GetWellNetwork, a Bethesda, Md.-based company offering a platform for improving patient engagement, has acquired Silicon Valley startup HealthLoop.

The acquisition expands 280-employee GetWellNetwork’s reach into nearly 700 healthcare providers. Mountain View-Calif.-based HealthLoop’s platform enables care teams to engage patients before and after admission through automated, daily check-ins. Customers include Advocate Aurora Health, UCSF Health and LifeBridge

GetWellNetwork said it is combining its nearly two decades of experience implementing patient engagement solutions with 30-employee HealthLoop’s expertise in mobile technologies and digital care management.

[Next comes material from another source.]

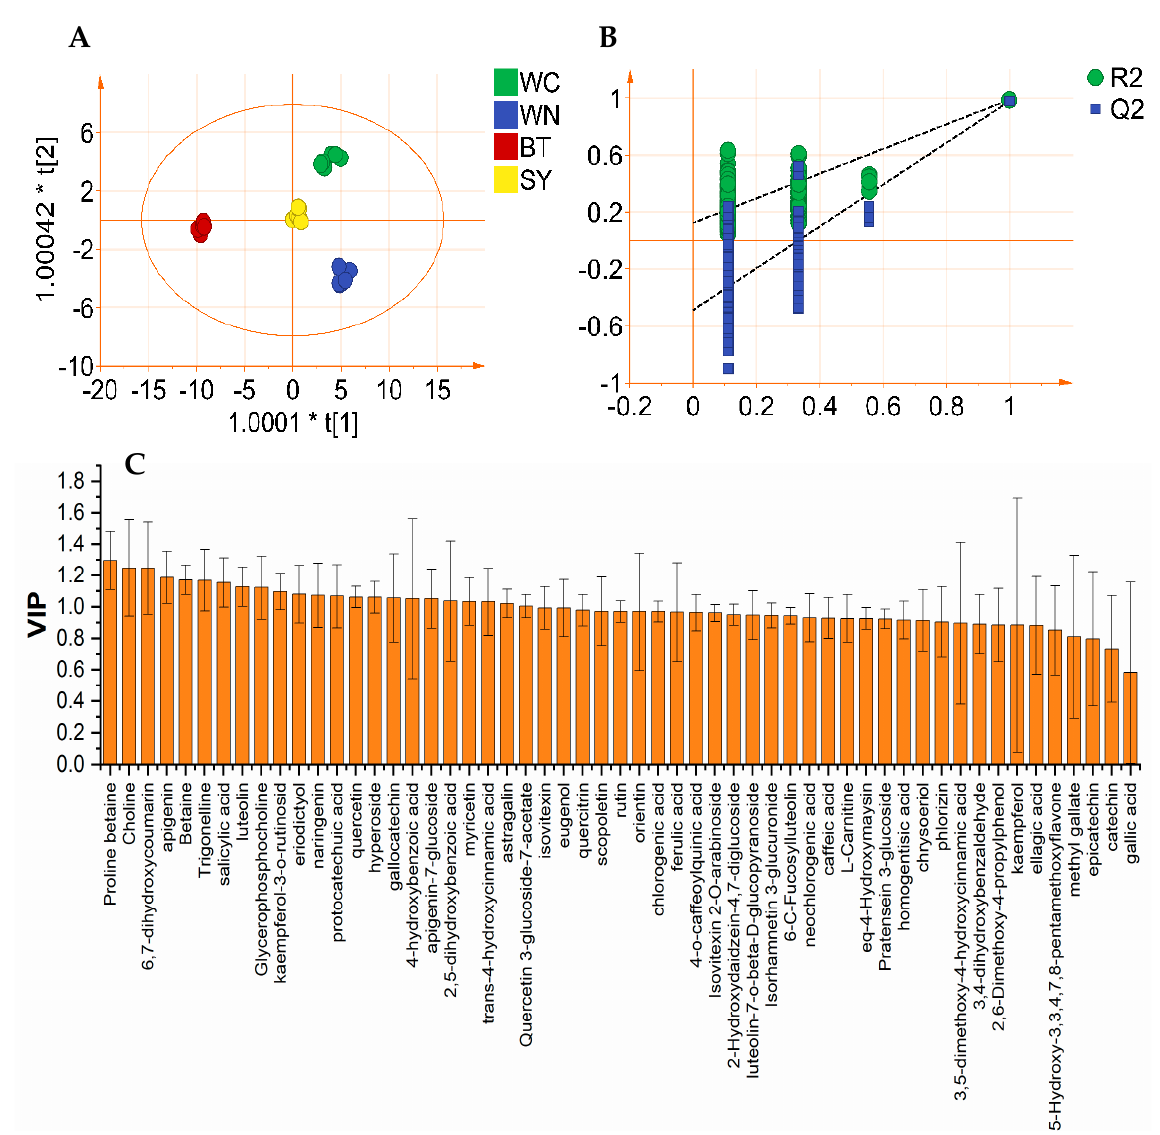
Figure 6. OPLS-DA results of polyphenol and alkaloid content of partridge tea from four origins (SY, WN, WC, and BT): ( A ) 2D scores plot of OPLS-DA; ( B ) result map of 200 cross-validation of OPLS-DA model; ( C ) VIP map of contribution of each variable to sample classification.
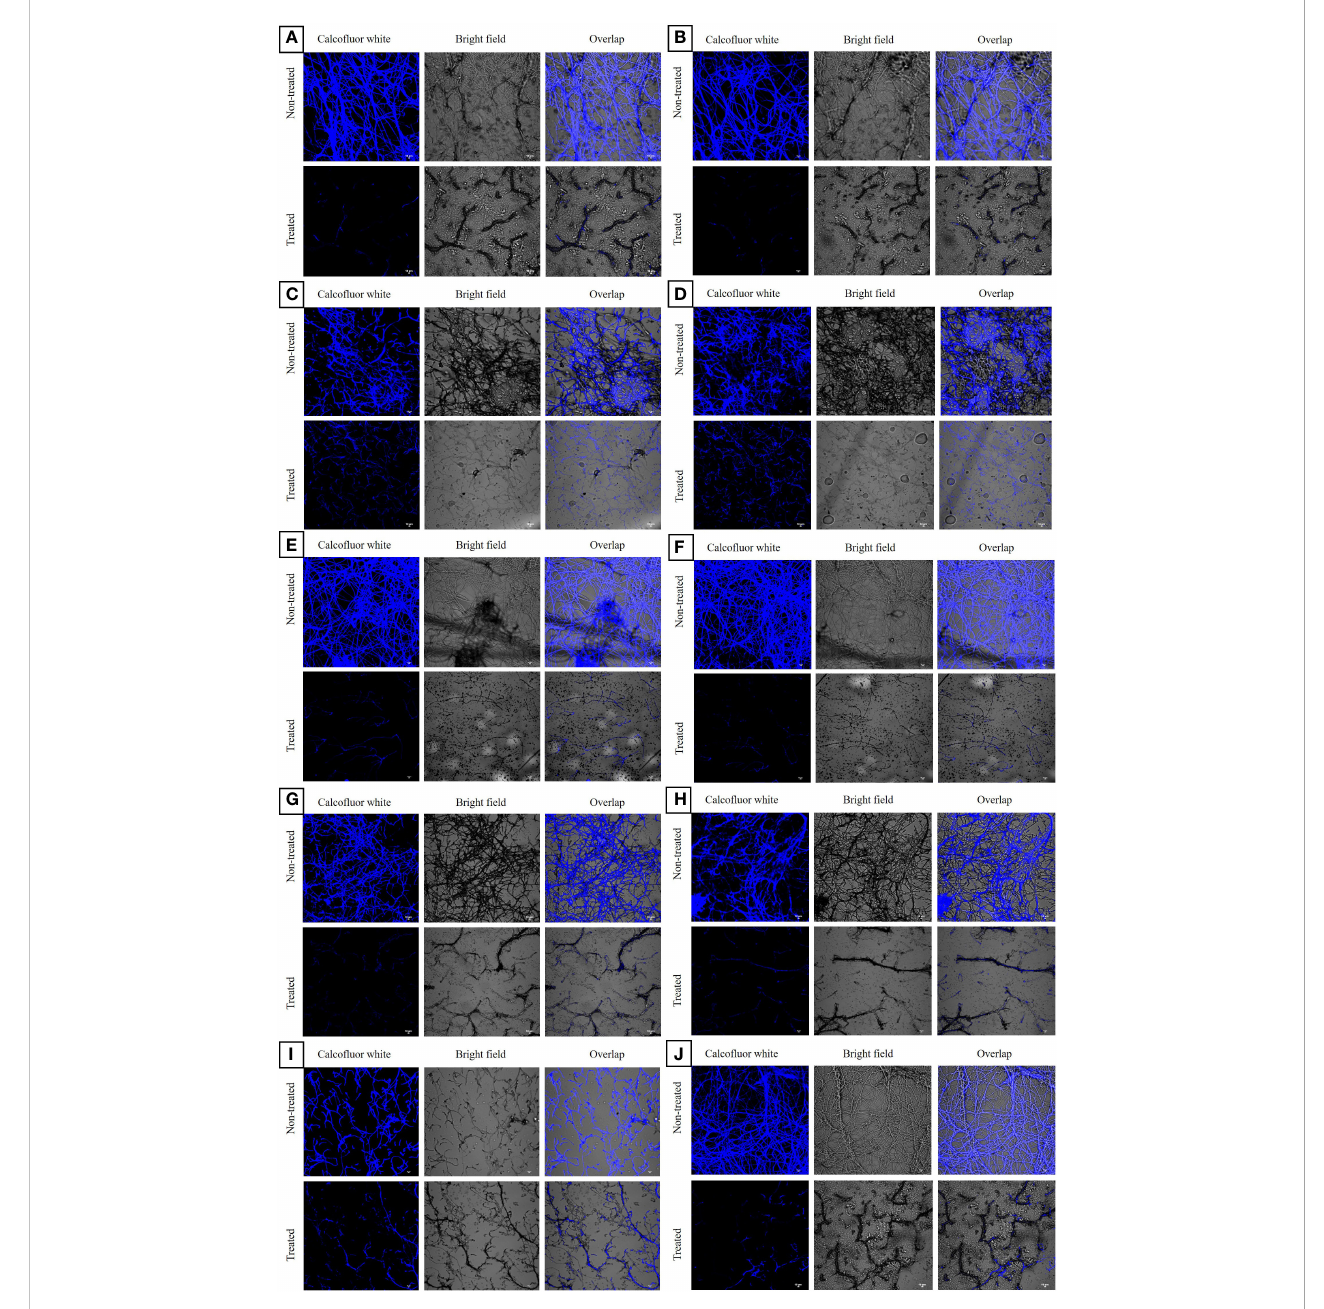
FIGURE 2 Confocal laser scanning microscopic images of bio fi lms of azole-resistant A. fumigatus isolates stained with calco fl uor white dye. It depicted eugenol untreated and treated azole-resistant (A-J) B08, Y29, RT28, B15, RB01, B03, OF26, R01, B19 and R03 isolates, respectively. In eugenol-treated samples disintegrated hyphae without ECM were observed at 20 × magni fi cation. The chitin component is stained with the calco fl uor white dye and shown in three images with and without fl uorochrome and overlapping. Scale Bar: 10 m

The move is designed to catalyze growth in the ambulatory space and signals its plans for more investment in cross-continuum tools to connect patients, families and providers.

GetWellNetwork was named one of Healthcare Informatics’ “Up and Comer” companies back in 2014. In an interview then, CEO Michael O’Neil described how the company uses the TV set in a hospital room to enhance patient engagement. To deal with pain management, GetWellNetwork has a workflow called the pain assessment pathway. If a patient is on a morphine pill, the system interrupts the TV show every hour to ask the patient to rate their pain on a scale. "If I report a certain threshold or below, it is simply going to document that in Epic, Cerner or Allscripts," O'Neil said. "If I report a five or above, it will document but also, through a Vocera badge, signal a nurse to go to the room. That is one pathway we help deploy, where pain management is a service or quality metric that a particular organization is trying to move the needle on. We are working with healthcare systems with the courage to take the 'patient-centered mission' off the poster in their office and bring it to the point of care."

In a prepared statement about the most recent acquisition, O’Neil said:  “Adding HealthLoop to our portfolio advances our strategy to provide the most comprehensive, end-to-end digital patient and family engagement platform. The changing nature of the how and where care is delivered requires dynamic solutions to meet modern engagement challenges. With HealthLoop as part of the GetWell portfolio, we’re excited to help health care organizations rethink and accelerate their digital strategies.”